Given all of these efforts, it is clear that LLM producers understand that the awesome power of their products also makes it harder to ensure that they are safe, secure, and predictable. They’re deploying numerous techniques, attempting to maintain that power and flexibility while producing reasonable, consistent, safe, and useful outputs. Over time, these efforts have improved results considerably. But it’s unclear whether LLMs can ever be fully contained or made completely reliable.
As my guitar tab frustration demonstrated, when the underlying LLM is simply wrong about something, none of these protective layers provide any relief—they can only work around problems they can detect, not problems that look perfectly reasonable but are simply wrong.
Implications
LLMs are being used in a rapidly increasing number of scenarios, so understanding how they actually work is becoming essential. Many people and companies are misusing them by treating them as friendly, perfectly predictable and infallible sources of truth, simply because they don’t understand their limitations or how they really behave.

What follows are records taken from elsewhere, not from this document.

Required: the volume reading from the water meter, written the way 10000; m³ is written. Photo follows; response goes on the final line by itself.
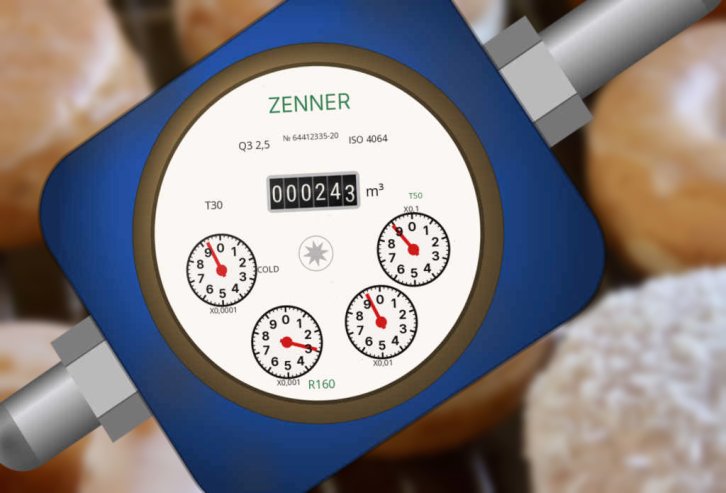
242.8929; m³
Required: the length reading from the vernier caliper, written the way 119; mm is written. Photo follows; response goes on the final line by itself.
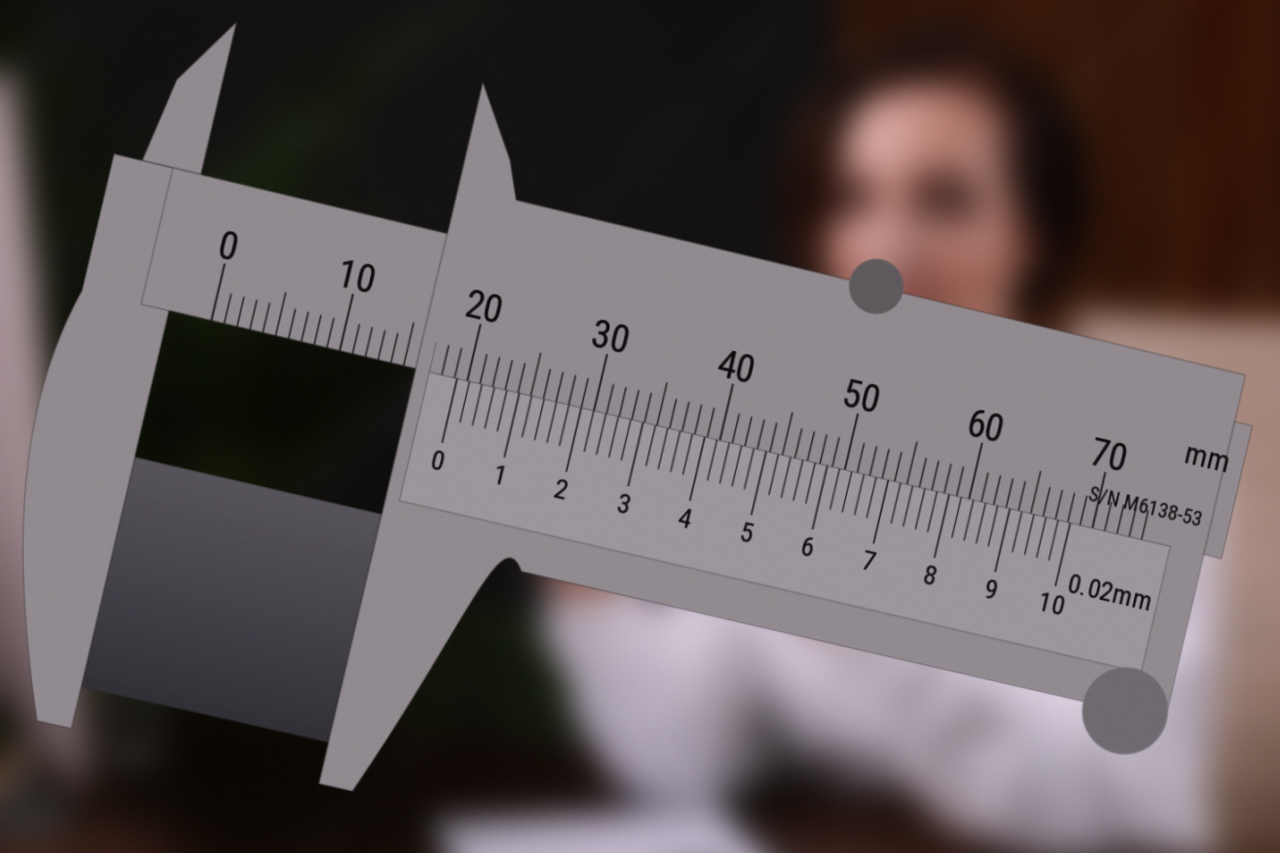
19.2; mm
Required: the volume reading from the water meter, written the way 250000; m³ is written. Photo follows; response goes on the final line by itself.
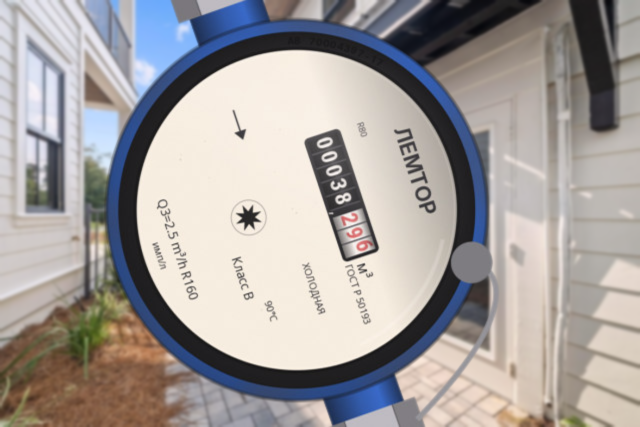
38.296; m³
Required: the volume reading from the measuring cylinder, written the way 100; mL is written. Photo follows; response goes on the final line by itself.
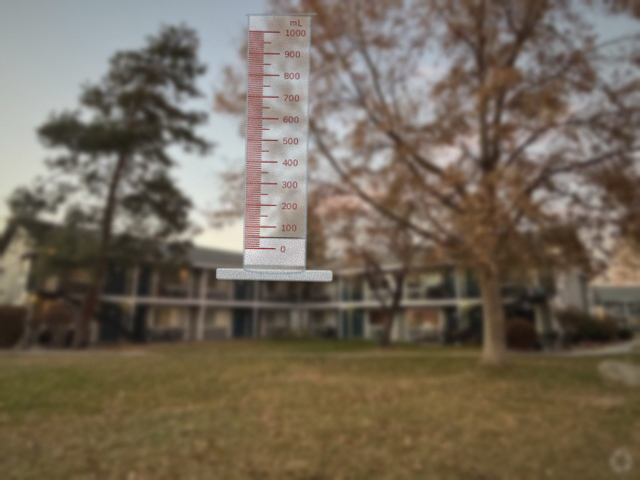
50; mL
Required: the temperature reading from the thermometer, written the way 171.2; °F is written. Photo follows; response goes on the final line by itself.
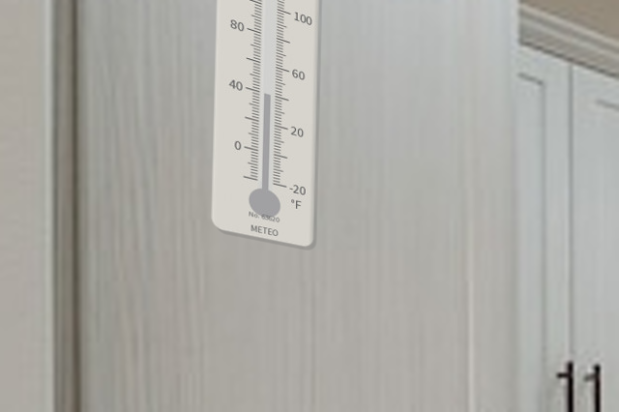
40; °F
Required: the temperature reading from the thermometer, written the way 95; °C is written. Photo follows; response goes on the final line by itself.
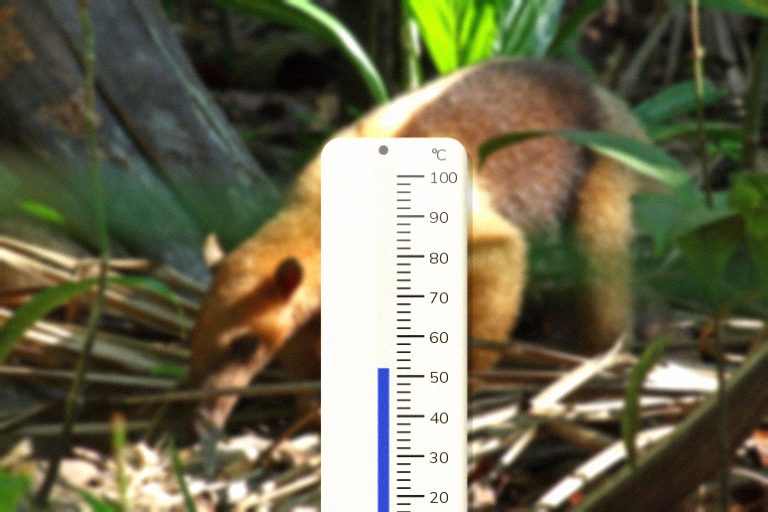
52; °C
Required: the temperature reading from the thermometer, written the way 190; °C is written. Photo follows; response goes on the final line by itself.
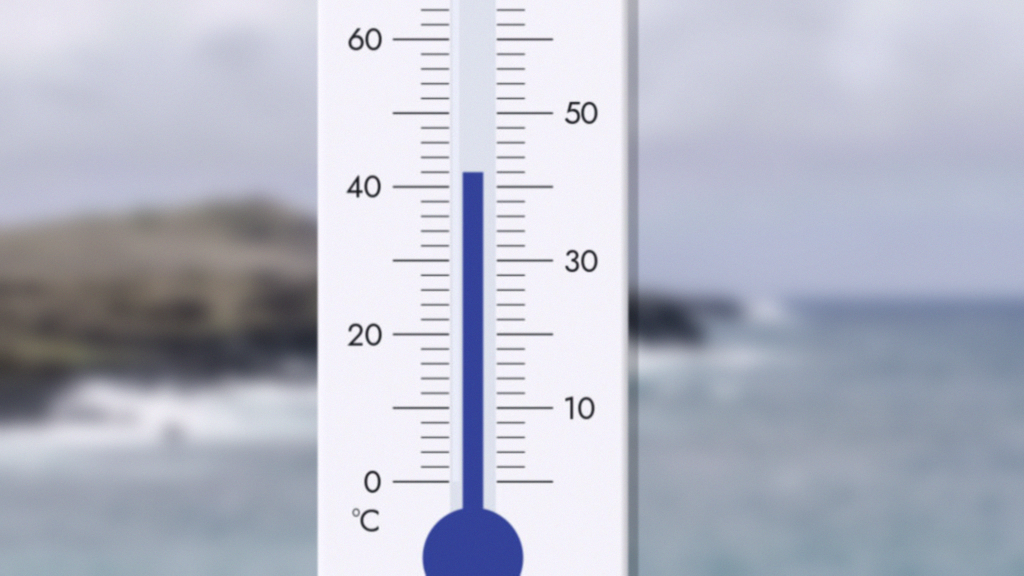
42; °C
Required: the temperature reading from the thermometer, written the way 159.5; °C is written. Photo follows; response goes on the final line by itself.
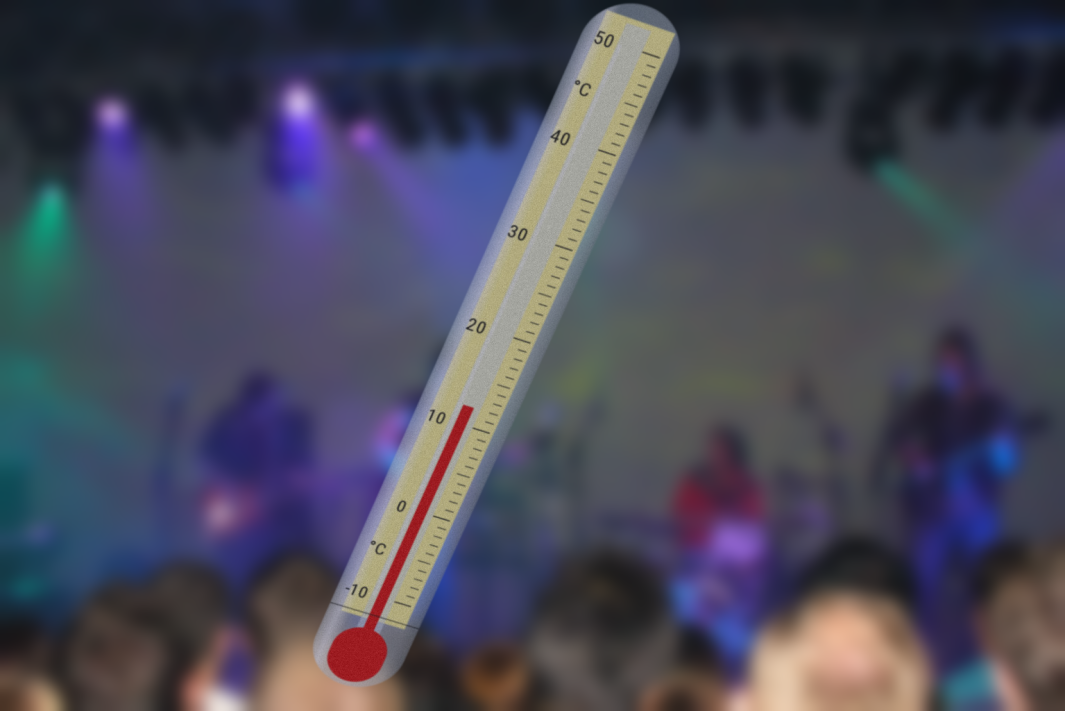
12; °C
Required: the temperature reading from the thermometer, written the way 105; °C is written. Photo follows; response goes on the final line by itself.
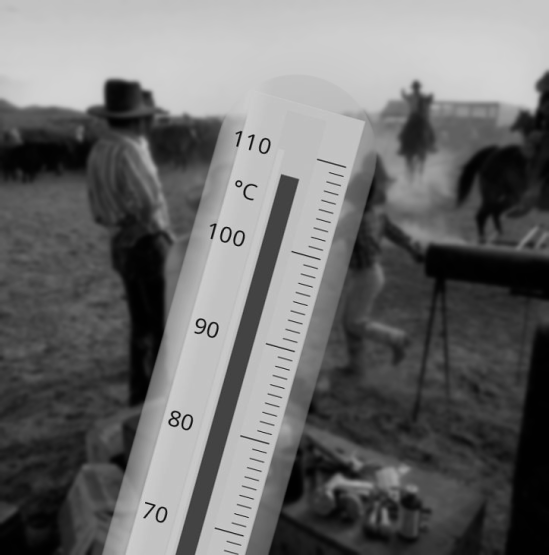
107.5; °C
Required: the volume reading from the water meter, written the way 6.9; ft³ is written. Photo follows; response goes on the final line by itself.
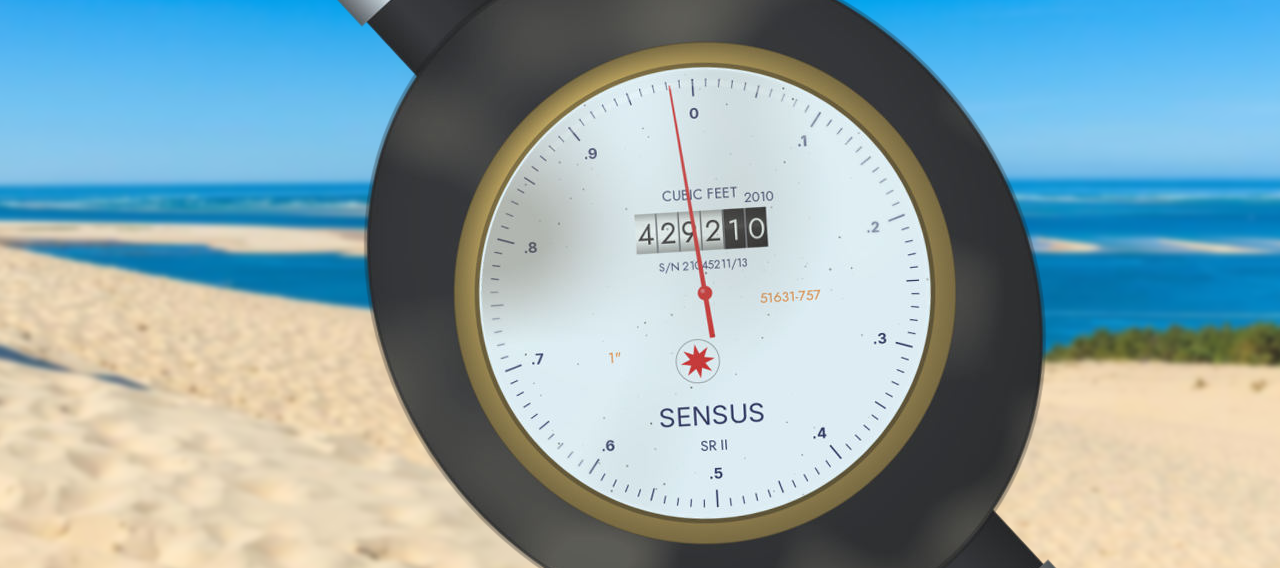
429209.98; ft³
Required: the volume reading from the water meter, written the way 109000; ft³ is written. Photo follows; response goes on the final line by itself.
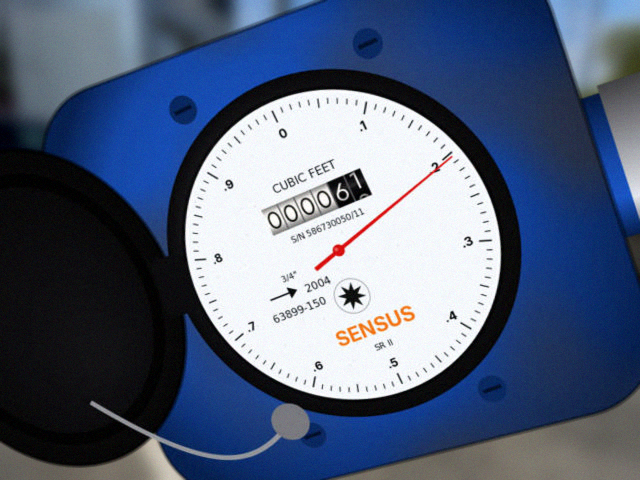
61.20; ft³
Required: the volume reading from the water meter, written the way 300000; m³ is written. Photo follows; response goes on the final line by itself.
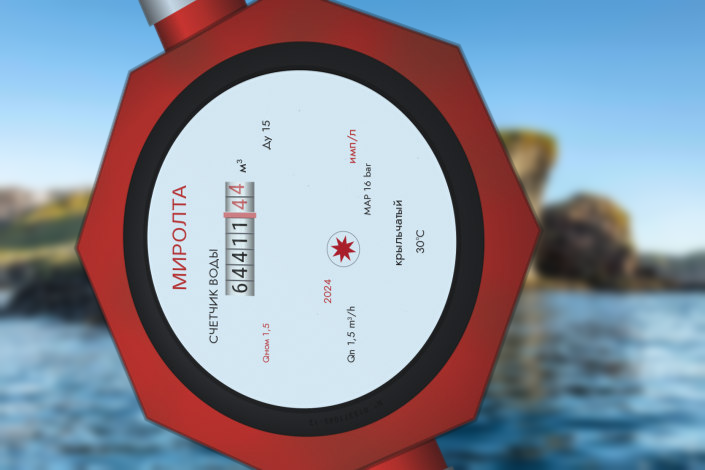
64411.44; m³
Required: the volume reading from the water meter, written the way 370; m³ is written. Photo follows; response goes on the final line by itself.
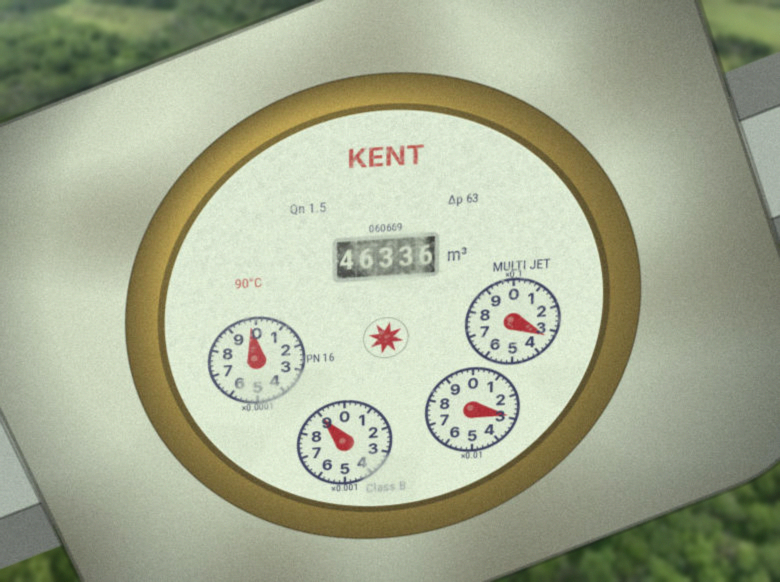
46336.3289; m³
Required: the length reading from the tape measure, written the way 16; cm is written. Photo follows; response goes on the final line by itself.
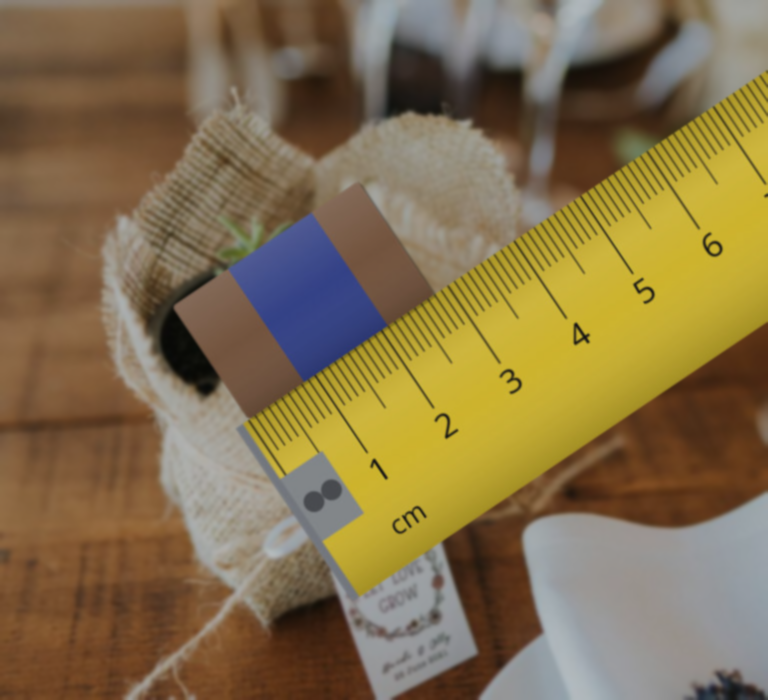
2.8; cm
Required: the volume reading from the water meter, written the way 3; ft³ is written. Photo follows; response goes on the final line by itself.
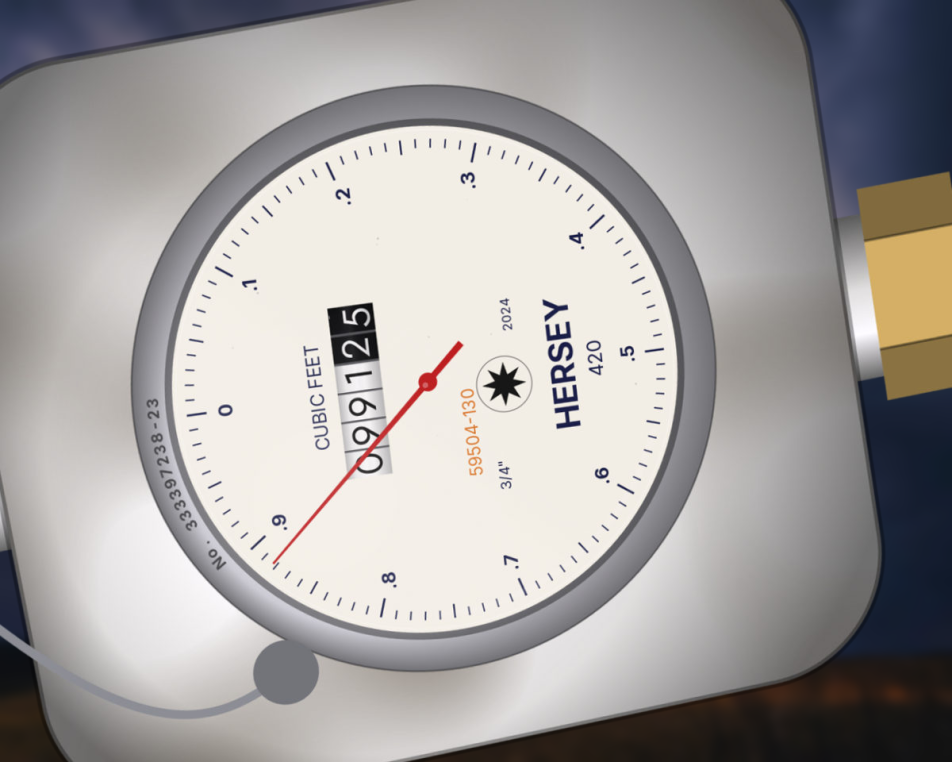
99124.88; ft³
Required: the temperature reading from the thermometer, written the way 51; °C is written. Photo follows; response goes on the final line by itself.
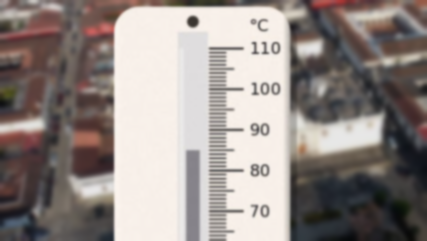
85; °C
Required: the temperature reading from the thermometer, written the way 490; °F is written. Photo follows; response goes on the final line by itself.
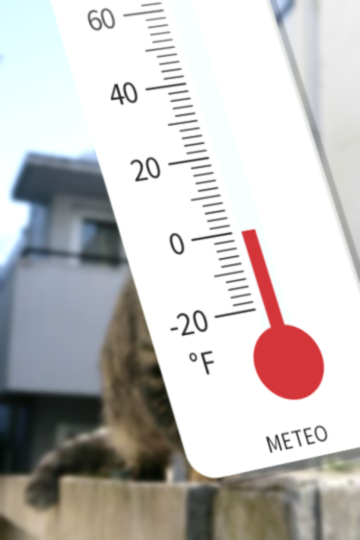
0; °F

It’s interesting to understand these systems, but also critical. Companies are rushing to implement LLM-based systems for customer service, content generation, or even automated decision-making without accounting for the fundamental unpredictability. These projects risk expensive failures not because the technology lacks power, but because it lacks the reliability these applications require.
- McDonald’s Automated Order Taker pilot ended
- Air Canada found liable for bad chatbot advice
- Lawyers fined for submitting fake citations
- Builder.ai actually uses humans instead of AI
The key point of this entire article is this: The same probabilistic mechanism that gives LLMs their amazing power and versatility also ensures that they cannot be completely predictable, trustworthy, safe, and secure. It is dangerous to treat them as such.
The LLM success stories share a common pattern – they work WITH the nature of LLMs rather than against it. GitHub Copilot succeeds because developers naturally review code suggestions the same way they’d review any colleague’s work. Grammarly works because they emphasize collaboration. The failures occur when people assume LLMs are reliable, helpful, autonomous decision-makers rather than sophisticated pattern-matching tools that require human judgment.
I use multiple LLMs every day for a range of tasks. But I always treat them like a brilliant assistant who can sometimes rapidly produce impressive work but requires constant, careful supervision. Because I understand how they actually work.
Quick update: Don’t take it from me—consider OpenAI’s own recent research. In “Why Language Models Hallucinate” (September 2025), they confirm that hallucinations aren’t bugs to be fixed, but inevitable consequences of how LLMs are trained and evaluated.